3-Ketodihydrosphingosine reductase maintains ER homeostasis and unfolded protein response in leukemia

Sphingolipids and their metabolic pathways have been implicated in disease development and therapeutic response; however, the detailed mechanisms remain unclear. Using a sphingolipid network focused CRISPR/Cas9 library screen, we identified an endoplasmic reticulum (ER) enzyme, 3-Ketodihydrosphingosine reductase (KDSR), to be essential for leukemia cell maintenance. Loss of KDSR led to apoptosis, cell cycle arrest, and aberrant ER structure. Transcriptomic analysis revealed the indispensable role of KDSR in maintaining the unfolded protein response (UPR) in ER. High-density CRISPR tiling scan and sphingolipid mass spectrometry pinpointed the critical role of KDSR's catalytic function in leukemia.
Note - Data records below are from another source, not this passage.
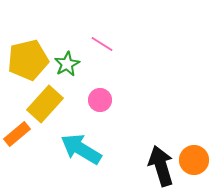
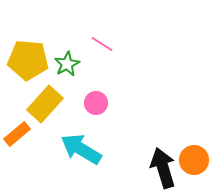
yellow pentagon: rotated 18 degrees clockwise
pink circle: moved 4 px left, 3 px down
black arrow: moved 2 px right, 2 px down
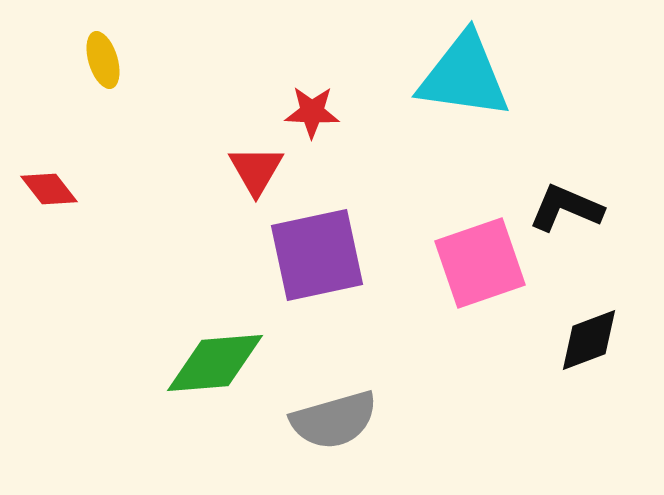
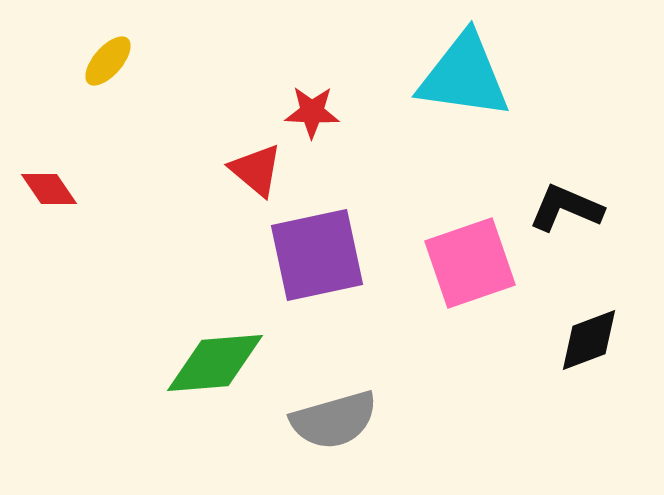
yellow ellipse: moved 5 px right, 1 px down; rotated 58 degrees clockwise
red triangle: rotated 20 degrees counterclockwise
red diamond: rotated 4 degrees clockwise
pink square: moved 10 px left
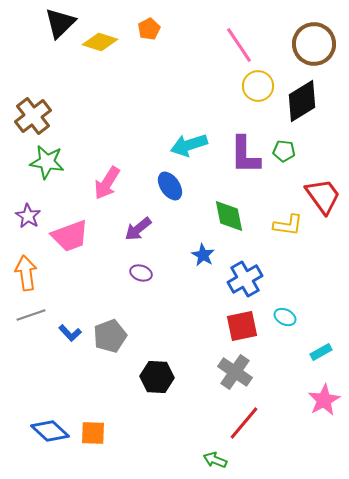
Mechanistically, depletion of KDSR resulted in accumulated 3-ketodihydrosphingosine (KDS) and dysregulated UPR checkpoint proteins PERK, ATF6, and ATF4. Finally, our study revealed the synergism between KDSR suppression and pharmacologically induced ER-stress, underscoring a therapeutic potential of combinatorial targeting sphingolipid metabolism and ER homeostasis in leukemia treatment.

Automated summary

The study identified KDSR as essential for leukemia cell maintenance, with its loss causing apoptosis, cell cycle arrest, and aberrant ER structure. Transcriptomic analysis revealed the crucial role of KDSR in maintaining the unfolded protein response in ER. Mechanistically, depletion of KDSR led to dysregulation of UPR checkpoint proteins and accumulation of 3-ketodihydrosphingosine, pointing to the therapeutic potential of targeting sphingolipid metabolism and ER homeostasis in leukemia treatment.